Group（分塊+莫隊）

There are n men ,every man has an ID(1…n).their ID is unique. Whose ID is i and i-1 are friends, Whose ID is i and i+1 are friends. These n men stand in line. Now we select an interval of men to make some group. K men in a group can create K*K value. The value of an interval is sum of these value of groups. The people of same group’s id must be continuous. Now we chose an interval of men and want to know there should be how many groups so the value of interval is max.

Input

First line is T indicate the case number.

For each case first line is n, m(1<=n ,m<=100000) indicate there are n men and m query.

Then a line have n number indicate the ID of men from left to right.
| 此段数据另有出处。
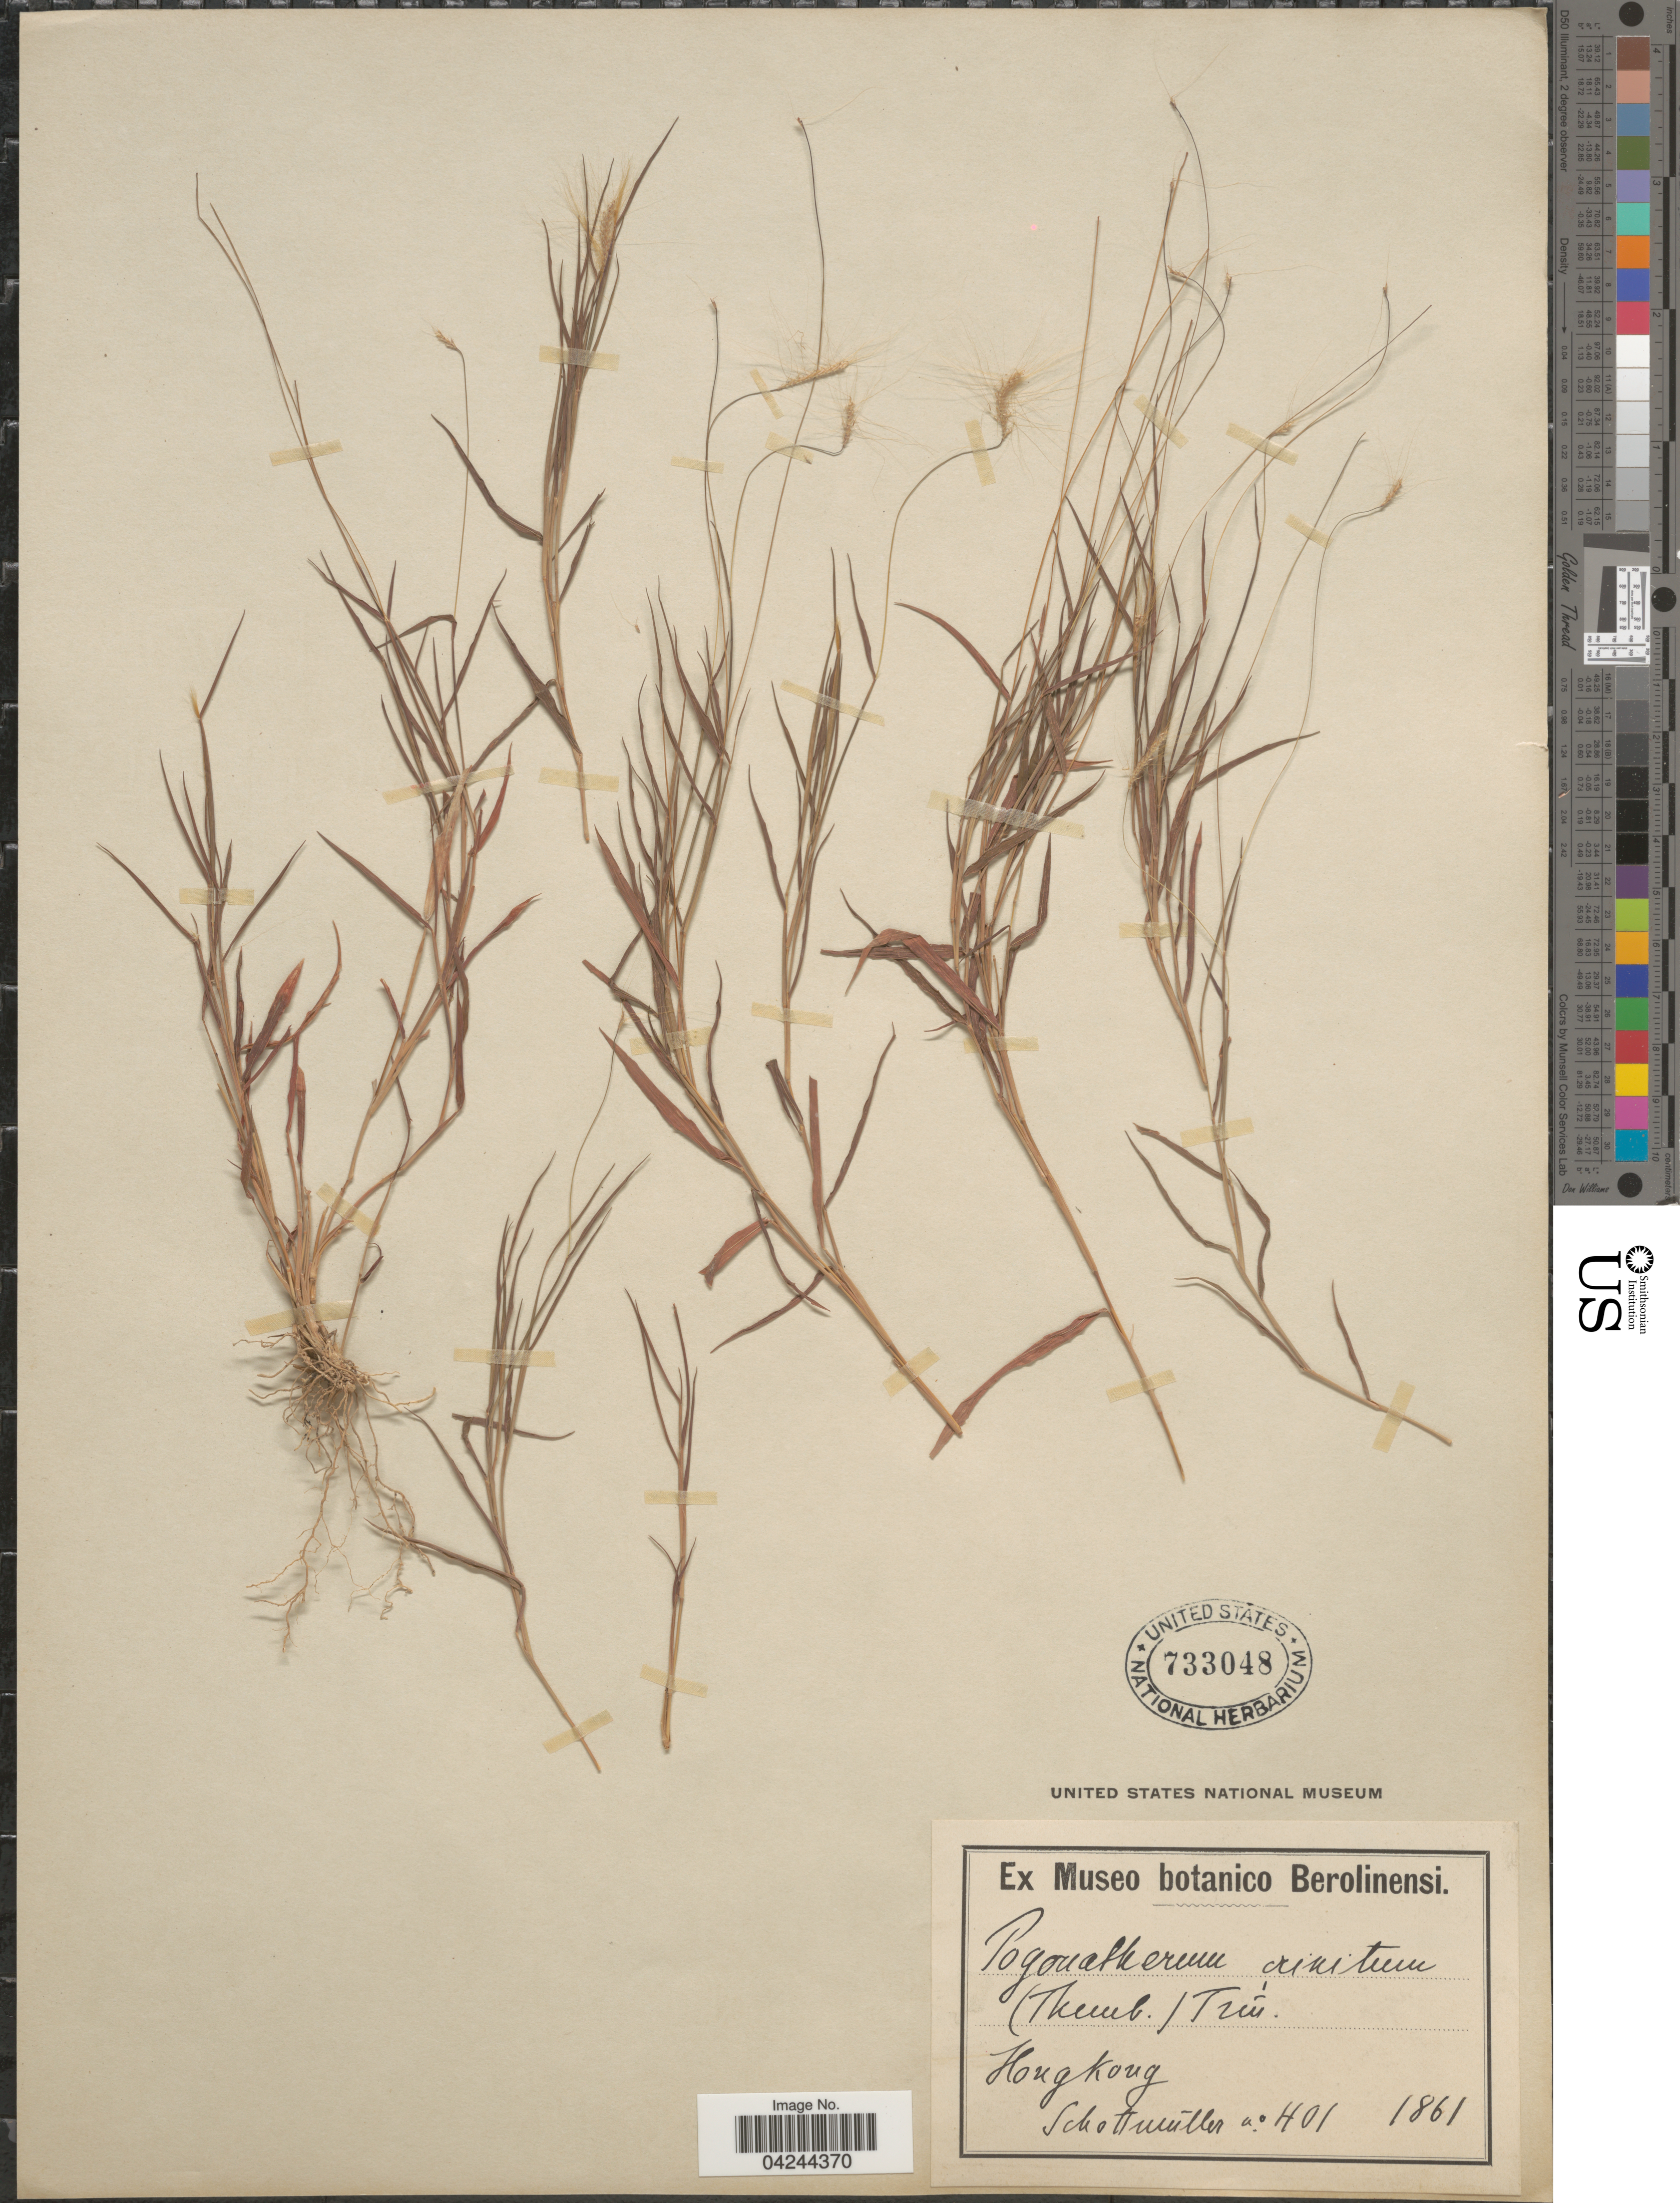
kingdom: Plantae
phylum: Tracheophyta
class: Liliopsida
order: Poales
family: Poaceae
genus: Pogonatherum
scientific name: Pogonatherum crinitum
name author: (Thunb.) Kunth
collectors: Schottmuller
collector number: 401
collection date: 1861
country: China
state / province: Hong Kong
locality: Hongkong.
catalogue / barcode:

Next m line each line has two number L,R(1<=L<=R<=n),mean we want to know the answer of [L,R].

Output

For every query output a number indicate there should be how many group so that the sum of value is max.

Sample Input

1

5 2

3 1 2 5 4

1 5

2 4

Sample Output

1

2

題意：

問所給區間的連續的序列個數，如：3 1 2，6 7， 9都算連續的序列

思路：

n最大1e5，m最大1e5，若純暴力，1e10，會爆，很顯然普通分塊解決不了，

是以用了莫隊，先分塊，再把所給區間排序，

利用l，r的移動，數組走一遍求出所有離線區間的結果，最後一起輸出

離線就是預先已經知道了已知和所有要求的情況，這是莫隊必不可少的使用條件，不然拿啥排序呀

關于區間的排序：

區間的排序，先看left是否在同一塊，

若在一塊，即left距離近，那麼左邊移來移去沒啥大不了，就按right從小到大排

若不在一塊，即left距離遠，左邊移來移去有風險，就按left從小到大排

#include <bits/stdc++.h>

using namespace std;

int a[100005], belong[100005], coun[100005];
struct node
{
    int left, right, num;
}str[100005];

bool cmp(struct node x, struct node y)
{
    if(belong[x.left]==belong[y.left]) return x.right < y.right;
    else return x.left < y.left;
}

int add(int n, int sum)
{
    coun[n] = 1;
    if(coun[n-1]&&coun[n+1]) sum--;          //連接配接兩序列成為一個序列
    else if(!coun[n-1]&&!coun[n+1]) sum++;     //前無古人後無來者，本身是一個序列
    return sum;
}

int subtract(int n, int sum)
{
    coun[n] = 0;
    if(coun[n-1]&&coun[n+1]) sum++;
    else if(!coun[n-1]&&!coun[n+1]) sum--;
    return sum;
}

int main()
{
    int n, m, t, re[100005], i, temp, l, r, sum;
    scanf("%d", &t);
    while(t--)
    {
        scanf("%d %d", &n, &m);
        temp = sqrt(n);
        for(i=1; i<=n; i++)
        {
            scanf("%d", &a[i]);
            belong[i] = (i-1) / temp + 1;
        }
        for(i=1; i<=m; i++)
        {
            str[i].num = i;
            scanf("%d %d", &str[i].left, &str[i].right);
        }
        sort(str+1, str+m+1, cmp);
        l = 1;      //先走右，再走左
        r = 0;
        sum = 0;
        memset(coun, 0, sizeof(coun));
        for(i=1; i<=m; i++)
        {
            while(r < str[i].right)
            {
                r++;                  //最終的右端點應該包括所求區間的右端點
                sum = add(a[r], sum);
            }
            while(r > str[i].right)
            {
                sum = subtract(a[r], sum);
                r--;
            }
            while(l < str[i].left)
            {
                sum = subtract(a[l], sum);
                l++;
            }
            while(l > str[i].left)
            {
                l--;
                sum = add(a[l], sum);
            }
            re[str[i].num] = sum;
        }
        for(i=1; i<=m; i++)
        {
            printf("%d\n", re[i]);
        }
    }
    return 0;
}